[Records from a data source]
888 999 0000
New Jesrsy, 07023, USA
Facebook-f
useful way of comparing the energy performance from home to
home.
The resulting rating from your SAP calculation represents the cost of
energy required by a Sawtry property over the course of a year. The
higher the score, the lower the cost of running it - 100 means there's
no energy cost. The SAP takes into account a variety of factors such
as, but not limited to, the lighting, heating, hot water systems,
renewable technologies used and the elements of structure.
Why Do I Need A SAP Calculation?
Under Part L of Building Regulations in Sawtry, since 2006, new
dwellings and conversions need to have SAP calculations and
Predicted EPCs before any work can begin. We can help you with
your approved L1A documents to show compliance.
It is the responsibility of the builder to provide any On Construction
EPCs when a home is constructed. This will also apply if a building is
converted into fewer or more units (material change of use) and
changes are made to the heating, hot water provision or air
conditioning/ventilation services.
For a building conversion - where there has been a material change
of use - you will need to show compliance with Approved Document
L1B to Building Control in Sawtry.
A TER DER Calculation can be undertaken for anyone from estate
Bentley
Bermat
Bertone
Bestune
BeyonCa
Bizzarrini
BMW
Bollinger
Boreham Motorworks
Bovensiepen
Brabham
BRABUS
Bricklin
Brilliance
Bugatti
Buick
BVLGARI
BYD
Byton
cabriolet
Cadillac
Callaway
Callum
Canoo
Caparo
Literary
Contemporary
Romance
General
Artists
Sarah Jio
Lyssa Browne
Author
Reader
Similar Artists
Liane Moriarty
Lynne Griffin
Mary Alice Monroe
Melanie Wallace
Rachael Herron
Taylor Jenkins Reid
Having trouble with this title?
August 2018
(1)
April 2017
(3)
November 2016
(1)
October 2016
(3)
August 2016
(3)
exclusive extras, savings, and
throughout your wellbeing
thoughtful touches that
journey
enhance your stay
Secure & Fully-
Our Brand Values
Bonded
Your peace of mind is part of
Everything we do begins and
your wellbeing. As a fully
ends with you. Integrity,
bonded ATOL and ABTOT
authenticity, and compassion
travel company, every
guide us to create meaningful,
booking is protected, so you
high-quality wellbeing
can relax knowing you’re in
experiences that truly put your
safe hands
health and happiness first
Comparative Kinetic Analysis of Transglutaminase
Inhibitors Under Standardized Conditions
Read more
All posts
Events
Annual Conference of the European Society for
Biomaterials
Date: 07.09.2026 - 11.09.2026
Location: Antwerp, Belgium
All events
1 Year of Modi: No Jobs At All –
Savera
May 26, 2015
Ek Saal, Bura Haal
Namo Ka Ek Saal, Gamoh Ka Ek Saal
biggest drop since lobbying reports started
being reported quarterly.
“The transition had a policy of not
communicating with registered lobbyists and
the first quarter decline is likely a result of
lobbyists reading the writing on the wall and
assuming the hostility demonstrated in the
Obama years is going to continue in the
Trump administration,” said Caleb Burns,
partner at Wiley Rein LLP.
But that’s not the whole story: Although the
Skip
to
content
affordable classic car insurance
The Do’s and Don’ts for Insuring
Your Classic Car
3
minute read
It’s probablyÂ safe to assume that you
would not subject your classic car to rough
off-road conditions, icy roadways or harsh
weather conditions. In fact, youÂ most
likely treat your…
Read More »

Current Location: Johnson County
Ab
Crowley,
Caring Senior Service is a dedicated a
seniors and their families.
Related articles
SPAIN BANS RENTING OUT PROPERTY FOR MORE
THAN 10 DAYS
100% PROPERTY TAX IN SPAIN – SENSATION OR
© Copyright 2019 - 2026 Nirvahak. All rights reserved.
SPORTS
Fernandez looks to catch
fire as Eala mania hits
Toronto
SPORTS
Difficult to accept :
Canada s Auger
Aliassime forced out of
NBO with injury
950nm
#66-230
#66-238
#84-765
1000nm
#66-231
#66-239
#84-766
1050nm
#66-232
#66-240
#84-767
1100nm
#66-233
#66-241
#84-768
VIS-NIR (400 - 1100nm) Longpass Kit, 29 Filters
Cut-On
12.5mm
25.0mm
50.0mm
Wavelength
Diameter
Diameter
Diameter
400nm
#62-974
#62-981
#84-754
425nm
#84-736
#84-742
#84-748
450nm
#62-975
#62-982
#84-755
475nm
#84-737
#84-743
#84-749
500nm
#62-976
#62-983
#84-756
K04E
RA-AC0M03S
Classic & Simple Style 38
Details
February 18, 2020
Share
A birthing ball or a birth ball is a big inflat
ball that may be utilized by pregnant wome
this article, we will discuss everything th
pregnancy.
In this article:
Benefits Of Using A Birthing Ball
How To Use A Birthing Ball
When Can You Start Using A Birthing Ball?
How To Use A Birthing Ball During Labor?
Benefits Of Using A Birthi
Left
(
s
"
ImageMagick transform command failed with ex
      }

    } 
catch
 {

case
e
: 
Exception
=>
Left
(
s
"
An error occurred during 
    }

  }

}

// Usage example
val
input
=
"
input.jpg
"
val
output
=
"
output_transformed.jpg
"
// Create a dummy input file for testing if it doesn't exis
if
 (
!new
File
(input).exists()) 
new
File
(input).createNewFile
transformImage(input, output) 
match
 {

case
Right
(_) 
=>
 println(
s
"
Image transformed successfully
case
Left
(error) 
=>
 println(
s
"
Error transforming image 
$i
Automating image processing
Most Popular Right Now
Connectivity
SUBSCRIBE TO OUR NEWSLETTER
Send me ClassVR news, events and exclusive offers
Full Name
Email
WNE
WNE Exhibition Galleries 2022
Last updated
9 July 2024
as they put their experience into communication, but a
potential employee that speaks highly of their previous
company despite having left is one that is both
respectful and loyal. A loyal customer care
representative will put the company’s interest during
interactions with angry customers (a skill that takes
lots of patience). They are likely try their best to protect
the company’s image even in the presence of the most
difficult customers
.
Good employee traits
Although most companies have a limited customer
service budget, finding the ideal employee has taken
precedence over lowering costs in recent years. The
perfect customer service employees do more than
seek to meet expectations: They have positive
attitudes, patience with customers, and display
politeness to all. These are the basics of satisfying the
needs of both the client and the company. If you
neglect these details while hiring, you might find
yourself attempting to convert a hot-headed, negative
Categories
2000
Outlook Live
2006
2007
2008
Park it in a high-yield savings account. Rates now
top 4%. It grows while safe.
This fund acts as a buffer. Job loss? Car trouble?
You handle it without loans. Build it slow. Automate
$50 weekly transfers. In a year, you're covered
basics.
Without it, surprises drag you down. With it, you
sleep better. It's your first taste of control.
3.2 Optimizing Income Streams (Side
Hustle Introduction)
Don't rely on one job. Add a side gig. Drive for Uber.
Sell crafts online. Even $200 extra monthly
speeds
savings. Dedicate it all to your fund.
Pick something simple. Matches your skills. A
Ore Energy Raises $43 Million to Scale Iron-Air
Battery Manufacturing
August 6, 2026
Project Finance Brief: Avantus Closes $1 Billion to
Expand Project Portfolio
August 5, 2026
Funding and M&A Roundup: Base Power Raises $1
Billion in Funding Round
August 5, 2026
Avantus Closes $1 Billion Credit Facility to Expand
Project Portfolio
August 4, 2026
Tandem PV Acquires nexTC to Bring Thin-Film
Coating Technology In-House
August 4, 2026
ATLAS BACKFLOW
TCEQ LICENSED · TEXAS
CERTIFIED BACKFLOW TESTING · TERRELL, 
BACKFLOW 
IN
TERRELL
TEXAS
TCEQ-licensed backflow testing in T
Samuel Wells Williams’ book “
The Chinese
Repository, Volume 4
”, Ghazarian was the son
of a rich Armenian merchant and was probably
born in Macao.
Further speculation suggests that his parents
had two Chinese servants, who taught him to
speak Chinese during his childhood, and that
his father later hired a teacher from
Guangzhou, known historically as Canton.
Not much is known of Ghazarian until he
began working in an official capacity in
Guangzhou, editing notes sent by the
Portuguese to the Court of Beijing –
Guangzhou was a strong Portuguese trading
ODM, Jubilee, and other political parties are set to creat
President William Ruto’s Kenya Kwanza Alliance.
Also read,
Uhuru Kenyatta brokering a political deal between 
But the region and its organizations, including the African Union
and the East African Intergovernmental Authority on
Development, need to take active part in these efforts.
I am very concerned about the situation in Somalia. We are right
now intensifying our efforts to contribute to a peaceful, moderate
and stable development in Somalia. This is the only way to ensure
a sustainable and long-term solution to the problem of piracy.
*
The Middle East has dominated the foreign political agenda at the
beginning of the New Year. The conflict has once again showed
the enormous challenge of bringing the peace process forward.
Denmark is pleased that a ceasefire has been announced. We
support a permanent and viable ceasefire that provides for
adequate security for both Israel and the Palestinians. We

» What is needed: Reproduce, exactly as they stand in the data above, the lines from the one that holds "Samuel Wells Williams’" to the one that holds "I am very concerned", inclusive.

» Reply:
Samuel Wells Williams’ book “
The Chinese
Repository, Volume 4
”, Ghazarian was the son
of a rich Armenian merchant and was probably
born in Macao.
Further speculation suggests that his parents
had two Chinese servants, who taught him to
speak Chinese during his childhood, and that
his father later hired a teacher from
Guangzhou, known historically as Canton.
Not much is known of Ghazarian until he
began working in an official capacity in
Guangzhou, editing notes sent by the
Portuguese to the Court of Beijing –
Guangzhou was a strong Portuguese trading
ODM, Jubilee, and other political parties are set to creat
President William Ruto’s Kenya Kwanza Alliance.
Also read,
Uhuru Kenyatta brokering a political deal between 
But the region and its organizations, including the African Union
and the East African Intergovernmental Authority on
Development, need to take active part in these efforts.
I am very concerned about the situation in Somalia. We are right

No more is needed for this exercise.